Stock market rebounds on hopes Omicron may not be as bad as feared
Stocks rebounded on Monday as investors looked for clues about the new coronavirus variant, dubbed Omicron, and just how much damage it may do to the economy.
The S&P 500 recovered more than half its drop from Friday, rising 1.3% to close at 4,655. The Dow gained 230 points, or 0.7%, to close at 35,135, while the Nasdaq rose 1.8%.
Bond yields and crude oil also recovered chunks of Friday's knee-jerk reaction to run toward safety and away from risky investments.
Still, while the market was steadier, it didn't return to the full-on rally it had been on before the discovery of the Omicron variant.
European stocks also rose. Benchmarks in London, Frankfurt and Paris had gained by midday. Stock indexes in Shanghai, Tokyo and Hong Kong ended lower, though losses were smaller than Friday's fall, sparked by reports that the new COVID-19 variant, first spotted in South Africa, appeared to be spreading around the globe.
"The potential for a less deadly form of the virus does appear to provide some respite to the risk-off sentiment dominating Friday's trade," said Joshua Mahony, senior market analyst at IG. "However, the weeks ahead are fraught with danger for investors."
Monday's rebound comes after stocks on Friday marked their biggest daily loss since February as investors were spooked by the new variant, which some scientists are concerned could prove to be more contagious or deadly than earlier varieties. On Friday, the S&P 500 fell 2.3%, while the Dow lost 2.5% and the Nasdaq Composite retreated 2.2%.
Airlines rebound
Last week, investors sold banks, energy and airline stocks and shifted money into bonds and other safe haven assets.
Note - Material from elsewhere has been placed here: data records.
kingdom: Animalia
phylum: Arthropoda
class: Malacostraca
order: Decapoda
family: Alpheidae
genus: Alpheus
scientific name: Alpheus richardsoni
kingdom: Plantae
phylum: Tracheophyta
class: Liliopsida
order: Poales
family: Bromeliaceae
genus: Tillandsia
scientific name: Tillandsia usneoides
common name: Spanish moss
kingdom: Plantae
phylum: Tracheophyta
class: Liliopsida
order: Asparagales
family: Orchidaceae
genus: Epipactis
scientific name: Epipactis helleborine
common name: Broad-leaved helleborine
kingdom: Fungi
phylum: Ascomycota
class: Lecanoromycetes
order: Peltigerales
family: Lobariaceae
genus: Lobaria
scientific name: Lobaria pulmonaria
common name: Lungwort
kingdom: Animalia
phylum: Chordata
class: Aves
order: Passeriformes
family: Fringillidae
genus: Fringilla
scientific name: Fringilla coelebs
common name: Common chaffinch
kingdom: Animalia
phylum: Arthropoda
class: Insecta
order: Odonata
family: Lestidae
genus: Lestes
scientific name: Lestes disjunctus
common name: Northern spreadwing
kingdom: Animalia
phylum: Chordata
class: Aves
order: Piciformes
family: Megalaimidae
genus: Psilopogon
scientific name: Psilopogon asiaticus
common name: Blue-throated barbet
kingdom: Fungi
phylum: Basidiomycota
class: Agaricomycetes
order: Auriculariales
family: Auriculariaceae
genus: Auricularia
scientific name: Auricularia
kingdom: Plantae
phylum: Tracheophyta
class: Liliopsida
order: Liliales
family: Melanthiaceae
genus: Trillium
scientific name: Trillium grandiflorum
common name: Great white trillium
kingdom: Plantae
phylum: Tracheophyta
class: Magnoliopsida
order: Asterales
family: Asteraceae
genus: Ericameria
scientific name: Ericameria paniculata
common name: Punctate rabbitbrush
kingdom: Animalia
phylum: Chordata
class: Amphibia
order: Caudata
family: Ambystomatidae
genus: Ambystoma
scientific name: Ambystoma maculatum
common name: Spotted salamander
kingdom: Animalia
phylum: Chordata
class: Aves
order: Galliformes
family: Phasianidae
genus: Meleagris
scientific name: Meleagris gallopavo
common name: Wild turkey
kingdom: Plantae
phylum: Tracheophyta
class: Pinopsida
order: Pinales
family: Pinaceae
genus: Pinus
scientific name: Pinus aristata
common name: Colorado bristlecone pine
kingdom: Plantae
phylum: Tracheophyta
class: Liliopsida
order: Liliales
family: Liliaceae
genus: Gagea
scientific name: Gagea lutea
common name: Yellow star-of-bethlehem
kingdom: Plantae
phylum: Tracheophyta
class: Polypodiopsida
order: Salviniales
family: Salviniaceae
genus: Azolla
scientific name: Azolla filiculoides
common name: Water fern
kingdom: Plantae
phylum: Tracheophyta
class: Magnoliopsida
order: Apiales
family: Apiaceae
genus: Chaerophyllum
But that pattern reversed Monday: IAG, owner of British Airways and Spanish airline Iberia, jumped 4.2%, while United Kingdom discount carrier Easyjet rose 3.9%.
In the U.S., the travel and energy sectors, as well as companies forecast to thrive when the pandemic loosens its grip — such as computer chip makers — led the bounceback Monday, with Wall Street's faith in an emerging global economy seemingly reinvigorated.
"[E]ven as we all nervously await further information on this latest variant, investors should recognize that pandemic waves should have a diminishing impact on the economy," David Kelly, chief global strategist at JPMorgan Funds, said in a note to investors. "Many people have simply mentally moved on from the pandemic and will not accept further restrictions on their activities .... Others have adapted their lifestyles to be very efficient even in pandemic conditions, conducting business over zoom, buying online and wearing masks into grocery stores."
He added, "All told, even if Omicron causes another pandemic wave, it is more likely to slow rather than interrupt a currently rapid global economic recovery."
The World Health Organization called Omicron "highly transmissible," but it was unclear whether it is more dangerous than earlier variants.
Vaccine development
Pfizer said last week that it could produce a new vaccine to target the Omicron variant in about 100 days, or just over three months. Moderna and Johnson & Johnson said they are testing existing vaccines' effectiveness against the new strain.
Governments imposed new travel controls, fueling investor fears about possible setbacks in containing the pandemic that has killed more than 5 million people since the first cases arose in late 2019.
The new variant was found as far afield as Hong Kong, Belgium, Denmark, the Netherlands, Australia, Portugal and Israel. The European Union, the United States and Britain imposed curbs on travel from Africa. Israel banned entry by foreigners, and Morocco suspended all incoming flights for two weeks.
The emergence of Omicron might complicate planning by central banks that are deciding when and how to withdraw stimulus efforts that are credited with boosting stock prices.
Investors were rattled last week when notes from the Federal Reserve's October meeting showed officials said they were ready to consider raising interest rates sooner than planned in response to higher inflation. The Fed previously said its first rate hike might not come until late 2022.
In energy markets, benchmark U.S. crude surged $3.41 to $71.45 per barrel in electronic trading on the New York Mercantile Exchange, rebounding from Friday's $10.24 plunge. Brent crude jumped $3.26 to $75.98 per barrel in London.